- **Exercise description**
Your answer must consist solely of the line containing "Figure 8: Recommended" and each line after it through the end of the data, copied exactly.

+++++

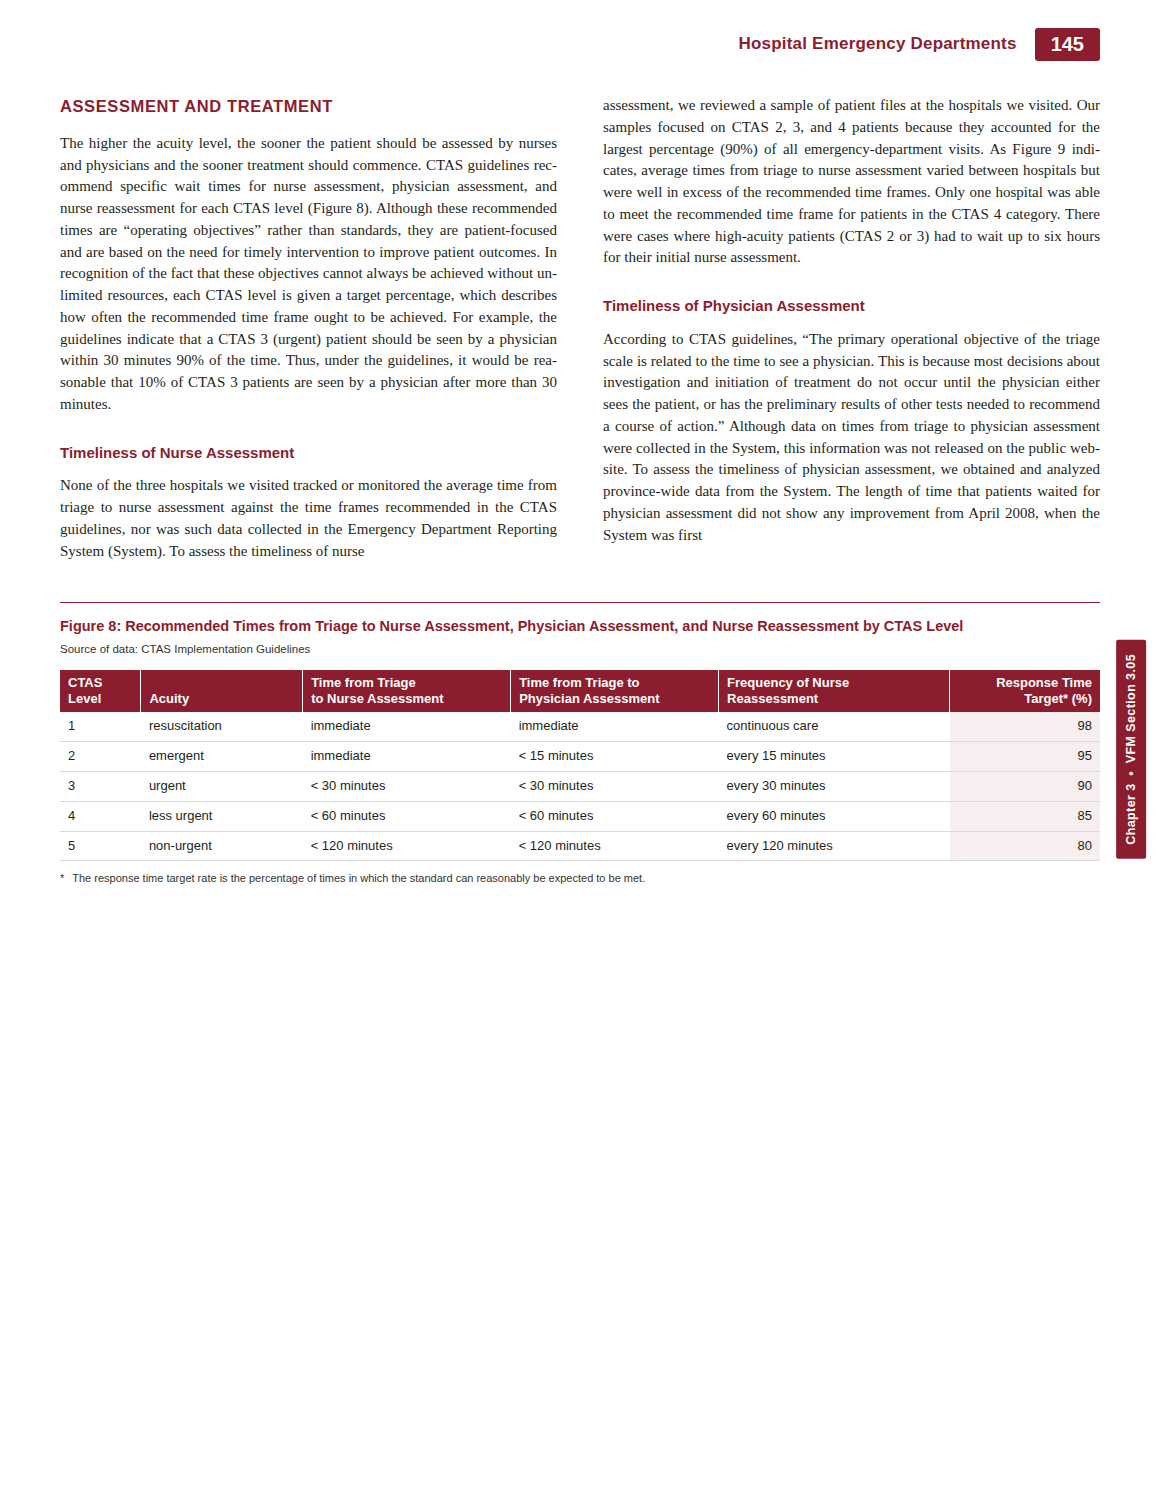Hospital Emergency Departments
145
Chapter 3 • VFM Section 3.05
Assessment and Treatment
The higher the acuity level, the sooner the patient should be assessed by nurses and physicians and the sooner treatment should commence. CTAS guidelines recommend specific wait times for nurse assessment, physician assessment, and nurse reassessment for each CTAS level (Figure 8). Although these recommended times are “operating objectives” rather than standards, they are patient-focused and are based on the need for timely intervention to improve patient outcomes. In recognition of the fact that these objectives cannot always be achieved without unlimited resources, each CTAS level is given a target percentage, which describes how often the recommended time frame ought to be achieved. For example, the guidelines indicate that a CTAS 3 (urgent) patient should be seen by a physician within 30 minutes 90% of the time. Thus, under the guidelines, it would be reasonable that 10% of CTAS 3 patients are seen by a physician after more than 30 minutes.
Timeliness of Nurse Assessment
None of the three hospitals we visited tracked or monitored the average time from triage to nurse assessment against the time frames recommended in the CTAS guidelines, nor was such data collected in the Emergency Department Reporting System (System). To assess the timeliness of nurse
assessment, we reviewed a sample of patient files at the hospitals we visited. Our samples focused on CTAS 2, 3, and 4 patients because they accounted for the largest percentage (90%) of all emergency-department visits. As Figure 9 indicates, average times from triage to nurse assessment varied between hospitals but were well in excess of the recommended time frames. Only one hospital was able to meet the recommended time frame for patients in the CTAS 4 category. There were cases where high-acuity patients (CTAS 2 or 3) had to wait up to six hours for their initial nurse assessment.
Timeliness of Physician Assessment
According to CTAS guidelines, “The primary operational objective of the triage scale is related to the time to see a physician. This is because most decisions about investigation and initiation of treatment do not occur until the physician either sees the patient, or has the preliminary results of other tests needed to recommend a course of action.” Although data on times from triage to physician assessment were collected in the System, this information was not released on the public website. To assess the timeliness of physician assessment, we obtained and analyzed province-wide data from the System. The length of time that patients waited for physician assessment did not show any improvement from April 2008, when the System was first
Figure 8: Recommended Times from Triage to Nurse Assessment, Physician Assessment, and Nurse Reassessment by CTAS Level
Source of data: CTAS Implementation Guidelines
| CTAS | | Time from Triage | Time from Triage to | Frequency of Nurse | Response Time |
| --- | --- | --- | --- | --- | --- |
| Level | Acuity | to Nurse Assessment | Physician Assessment | Reassessment | Target* (%) |
| 1 | resuscitation | immediate | immediate | continuous care | 98 |
| 2 | emergent | immediate | < 15 minutes | every 15 minutes | 95 |
| 3 | urgent | < 30 minutes | < 30 minutes | every 30 minutes | 90 |
| 4 | less urgent | < 60 minutes | < 60 minutes | every 60 minutes | 85 |
| 5 | non-urgent | < 120 minutes | < 120 minutes | every 120 minutes | 80 |
* The response time target rate is the percentage of times in which the standard can reasonably be expected to be met.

+++++

- **Solution to this exercise**
Figure 8: Recommended Times from Triage to Nurse Assessment, Physician Assessment, and Nurse Reassessment by CTAS Level
Source of data: CTAS Implementation Guidelines
| CTAS | | Time from Triage | Time from Triage to | Frequency of Nurse | Response Time |
| --- | --- | --- | --- | --- | --- |
| Level | Acuity | to Nurse Assessment | Physician Assessment | Reassessment | Target* (%) |
| 1 | resuscitation | immediate | immediate | continuous care | 98 |
| 2 | emergent | immediate | < 15 minutes | every 15 minutes | 95 |
| 3 | urgent | < 30 minutes | < 30 minutes | every 30 minutes | 90 |
| 4 | less urgent | < 60 minutes | < 60 minutes | every 60 minutes | 85 |
| 5 | non-urgent | < 120 minutes | < 120 minutes | every 120 minutes | 80 |
* The response time target rate is the percentage of times in which the standard can reasonably be expected to be met.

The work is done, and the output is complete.